DATASET EXCERPTS —
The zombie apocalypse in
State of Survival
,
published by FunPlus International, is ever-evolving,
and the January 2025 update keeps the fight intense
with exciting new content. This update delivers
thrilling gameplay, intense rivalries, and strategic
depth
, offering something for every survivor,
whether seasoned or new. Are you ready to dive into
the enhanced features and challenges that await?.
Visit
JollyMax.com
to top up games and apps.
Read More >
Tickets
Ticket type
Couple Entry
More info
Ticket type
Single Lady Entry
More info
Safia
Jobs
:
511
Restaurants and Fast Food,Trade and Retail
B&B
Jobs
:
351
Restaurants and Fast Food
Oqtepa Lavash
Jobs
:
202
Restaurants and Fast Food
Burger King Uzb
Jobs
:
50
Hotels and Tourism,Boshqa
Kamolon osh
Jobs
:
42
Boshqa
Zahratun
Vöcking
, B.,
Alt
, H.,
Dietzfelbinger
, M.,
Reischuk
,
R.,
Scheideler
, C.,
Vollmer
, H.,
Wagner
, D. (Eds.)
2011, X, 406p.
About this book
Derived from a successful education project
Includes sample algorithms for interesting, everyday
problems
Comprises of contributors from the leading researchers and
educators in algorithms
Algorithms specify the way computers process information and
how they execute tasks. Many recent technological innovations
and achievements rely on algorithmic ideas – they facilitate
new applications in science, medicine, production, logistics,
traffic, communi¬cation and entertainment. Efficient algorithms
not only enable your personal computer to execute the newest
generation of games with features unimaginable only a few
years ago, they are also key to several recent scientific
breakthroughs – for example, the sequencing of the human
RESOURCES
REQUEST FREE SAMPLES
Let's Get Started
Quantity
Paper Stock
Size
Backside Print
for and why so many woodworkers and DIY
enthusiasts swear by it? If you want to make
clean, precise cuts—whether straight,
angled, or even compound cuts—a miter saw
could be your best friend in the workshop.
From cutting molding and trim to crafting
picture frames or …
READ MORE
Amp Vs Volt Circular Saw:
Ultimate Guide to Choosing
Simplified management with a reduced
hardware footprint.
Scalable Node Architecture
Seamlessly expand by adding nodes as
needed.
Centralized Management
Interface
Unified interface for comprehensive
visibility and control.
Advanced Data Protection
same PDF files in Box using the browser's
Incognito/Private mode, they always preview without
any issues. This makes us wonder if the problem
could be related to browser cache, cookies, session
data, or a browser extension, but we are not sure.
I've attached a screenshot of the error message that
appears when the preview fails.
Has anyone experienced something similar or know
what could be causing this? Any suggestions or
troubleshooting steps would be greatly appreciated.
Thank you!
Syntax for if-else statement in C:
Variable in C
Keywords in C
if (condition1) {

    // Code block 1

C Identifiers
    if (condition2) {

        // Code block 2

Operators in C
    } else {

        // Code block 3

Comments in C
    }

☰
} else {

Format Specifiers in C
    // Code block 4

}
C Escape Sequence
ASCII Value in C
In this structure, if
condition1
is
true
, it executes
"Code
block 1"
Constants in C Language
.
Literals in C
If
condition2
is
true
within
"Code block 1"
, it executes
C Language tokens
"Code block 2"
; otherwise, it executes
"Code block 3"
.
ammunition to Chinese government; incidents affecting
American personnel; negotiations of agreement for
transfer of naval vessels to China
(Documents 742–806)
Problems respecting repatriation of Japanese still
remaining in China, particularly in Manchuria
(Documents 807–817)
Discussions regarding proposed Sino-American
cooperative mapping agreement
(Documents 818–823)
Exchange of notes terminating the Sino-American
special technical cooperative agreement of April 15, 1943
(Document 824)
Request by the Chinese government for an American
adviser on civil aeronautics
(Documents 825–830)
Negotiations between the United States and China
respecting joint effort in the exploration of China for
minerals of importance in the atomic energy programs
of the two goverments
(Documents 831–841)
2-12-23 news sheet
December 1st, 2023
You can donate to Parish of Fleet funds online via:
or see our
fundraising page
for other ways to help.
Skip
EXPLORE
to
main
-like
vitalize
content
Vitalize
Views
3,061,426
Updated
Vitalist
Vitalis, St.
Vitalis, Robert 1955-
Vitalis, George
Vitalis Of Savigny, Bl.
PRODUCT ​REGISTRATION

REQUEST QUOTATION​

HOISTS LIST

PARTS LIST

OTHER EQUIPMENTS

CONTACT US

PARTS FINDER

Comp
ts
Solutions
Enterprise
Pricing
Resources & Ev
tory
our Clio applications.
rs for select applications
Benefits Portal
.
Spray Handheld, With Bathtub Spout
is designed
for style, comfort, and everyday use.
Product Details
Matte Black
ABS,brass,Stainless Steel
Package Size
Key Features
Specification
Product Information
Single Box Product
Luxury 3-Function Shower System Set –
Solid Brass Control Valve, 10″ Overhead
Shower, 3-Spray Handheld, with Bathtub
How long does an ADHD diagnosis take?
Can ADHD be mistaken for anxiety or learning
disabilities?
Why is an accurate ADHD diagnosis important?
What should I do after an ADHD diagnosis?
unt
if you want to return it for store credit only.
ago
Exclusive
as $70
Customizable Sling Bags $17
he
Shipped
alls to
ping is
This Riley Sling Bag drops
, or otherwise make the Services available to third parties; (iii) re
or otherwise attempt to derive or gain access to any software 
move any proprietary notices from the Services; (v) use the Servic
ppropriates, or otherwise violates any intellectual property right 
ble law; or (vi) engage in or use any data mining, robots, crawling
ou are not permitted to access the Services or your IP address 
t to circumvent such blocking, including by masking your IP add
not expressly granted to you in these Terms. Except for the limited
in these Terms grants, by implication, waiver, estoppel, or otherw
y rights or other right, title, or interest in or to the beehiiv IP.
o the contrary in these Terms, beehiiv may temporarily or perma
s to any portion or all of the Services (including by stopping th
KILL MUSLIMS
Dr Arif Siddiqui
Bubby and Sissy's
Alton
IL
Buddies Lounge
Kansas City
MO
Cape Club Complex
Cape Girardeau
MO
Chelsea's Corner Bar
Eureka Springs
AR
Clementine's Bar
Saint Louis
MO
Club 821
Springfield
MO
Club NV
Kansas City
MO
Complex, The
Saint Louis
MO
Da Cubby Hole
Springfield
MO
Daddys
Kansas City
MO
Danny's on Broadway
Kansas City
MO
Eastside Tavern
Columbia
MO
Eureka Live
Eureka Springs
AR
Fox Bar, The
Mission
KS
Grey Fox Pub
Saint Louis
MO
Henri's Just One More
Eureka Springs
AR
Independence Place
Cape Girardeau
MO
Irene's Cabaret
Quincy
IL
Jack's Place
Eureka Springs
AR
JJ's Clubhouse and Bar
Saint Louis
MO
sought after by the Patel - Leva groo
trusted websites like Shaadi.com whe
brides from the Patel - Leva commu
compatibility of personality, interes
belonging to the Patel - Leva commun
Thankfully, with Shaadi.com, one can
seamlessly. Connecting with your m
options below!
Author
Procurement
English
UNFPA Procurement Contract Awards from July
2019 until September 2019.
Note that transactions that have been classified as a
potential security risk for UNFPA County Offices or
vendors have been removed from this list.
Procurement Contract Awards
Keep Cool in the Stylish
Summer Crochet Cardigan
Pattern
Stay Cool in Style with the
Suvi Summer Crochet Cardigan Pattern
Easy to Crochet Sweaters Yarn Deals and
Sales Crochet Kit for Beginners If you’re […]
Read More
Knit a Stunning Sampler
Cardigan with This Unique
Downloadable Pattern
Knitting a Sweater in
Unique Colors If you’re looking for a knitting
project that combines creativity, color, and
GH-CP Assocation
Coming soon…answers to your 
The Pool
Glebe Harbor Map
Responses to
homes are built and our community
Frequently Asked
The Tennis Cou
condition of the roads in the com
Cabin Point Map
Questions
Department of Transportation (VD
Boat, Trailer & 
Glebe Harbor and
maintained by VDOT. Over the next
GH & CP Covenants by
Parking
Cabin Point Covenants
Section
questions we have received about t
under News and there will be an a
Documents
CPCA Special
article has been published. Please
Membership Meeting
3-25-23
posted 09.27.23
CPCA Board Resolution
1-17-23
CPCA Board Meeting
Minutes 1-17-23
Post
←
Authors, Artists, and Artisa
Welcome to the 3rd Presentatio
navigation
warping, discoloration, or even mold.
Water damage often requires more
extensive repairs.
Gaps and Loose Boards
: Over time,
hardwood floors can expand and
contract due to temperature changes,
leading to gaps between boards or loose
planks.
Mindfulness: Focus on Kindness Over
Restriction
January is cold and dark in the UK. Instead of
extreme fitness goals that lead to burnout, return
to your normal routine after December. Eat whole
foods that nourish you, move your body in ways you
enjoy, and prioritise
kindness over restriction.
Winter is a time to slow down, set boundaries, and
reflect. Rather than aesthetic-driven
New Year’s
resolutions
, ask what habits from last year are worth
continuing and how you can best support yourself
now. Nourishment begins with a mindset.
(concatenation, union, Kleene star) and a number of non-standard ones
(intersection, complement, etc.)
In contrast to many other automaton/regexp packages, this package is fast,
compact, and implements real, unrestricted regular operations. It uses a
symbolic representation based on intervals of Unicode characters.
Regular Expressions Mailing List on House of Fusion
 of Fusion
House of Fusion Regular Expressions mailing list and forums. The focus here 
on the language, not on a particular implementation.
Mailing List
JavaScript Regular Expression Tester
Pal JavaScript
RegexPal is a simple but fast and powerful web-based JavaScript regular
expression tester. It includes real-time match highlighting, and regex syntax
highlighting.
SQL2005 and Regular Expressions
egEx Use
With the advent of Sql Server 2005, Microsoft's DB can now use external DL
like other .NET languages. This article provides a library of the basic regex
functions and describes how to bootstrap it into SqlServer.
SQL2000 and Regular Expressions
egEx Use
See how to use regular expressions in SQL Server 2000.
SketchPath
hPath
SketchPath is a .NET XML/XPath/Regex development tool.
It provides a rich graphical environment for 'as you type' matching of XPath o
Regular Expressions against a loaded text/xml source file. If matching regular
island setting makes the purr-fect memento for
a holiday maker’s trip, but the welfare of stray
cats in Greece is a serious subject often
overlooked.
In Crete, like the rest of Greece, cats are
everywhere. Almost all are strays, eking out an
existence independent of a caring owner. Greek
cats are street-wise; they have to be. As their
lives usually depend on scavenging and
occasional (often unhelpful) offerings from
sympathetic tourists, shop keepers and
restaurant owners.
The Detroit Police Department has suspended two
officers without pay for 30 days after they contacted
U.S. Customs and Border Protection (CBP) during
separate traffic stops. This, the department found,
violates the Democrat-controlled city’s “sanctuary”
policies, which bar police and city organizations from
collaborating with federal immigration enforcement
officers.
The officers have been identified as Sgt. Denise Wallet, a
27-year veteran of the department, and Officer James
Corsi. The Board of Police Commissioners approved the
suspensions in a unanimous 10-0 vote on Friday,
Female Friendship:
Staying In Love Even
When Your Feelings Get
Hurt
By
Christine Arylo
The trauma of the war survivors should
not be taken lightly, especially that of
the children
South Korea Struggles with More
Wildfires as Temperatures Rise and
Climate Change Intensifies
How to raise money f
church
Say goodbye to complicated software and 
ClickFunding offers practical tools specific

WHAT TO PRODUCE —
Render lines from the first item as a Markdown table with the columns Row and Line, numbering each row and leaving out blank lines. Begin at the line that has "C Identifiers" and stop after the line that has "Code block 4".

ANSWER SPACE —
| Row | Line |
|---|---|
| 1 | C Identifiers |
| 2 |     if (condition2) { |
| 3 |         // Code block 2 |
| 4 | Operators in C |
| 5 |     } else { |
| 6 |         // Code block 3 |
| 7 | Comments in C |
| 8 |     } |
| 9 | ☰ |
| 10 | } else { |
| 11 | Format Specifiers in C |
| 12 |     // Code block 4 |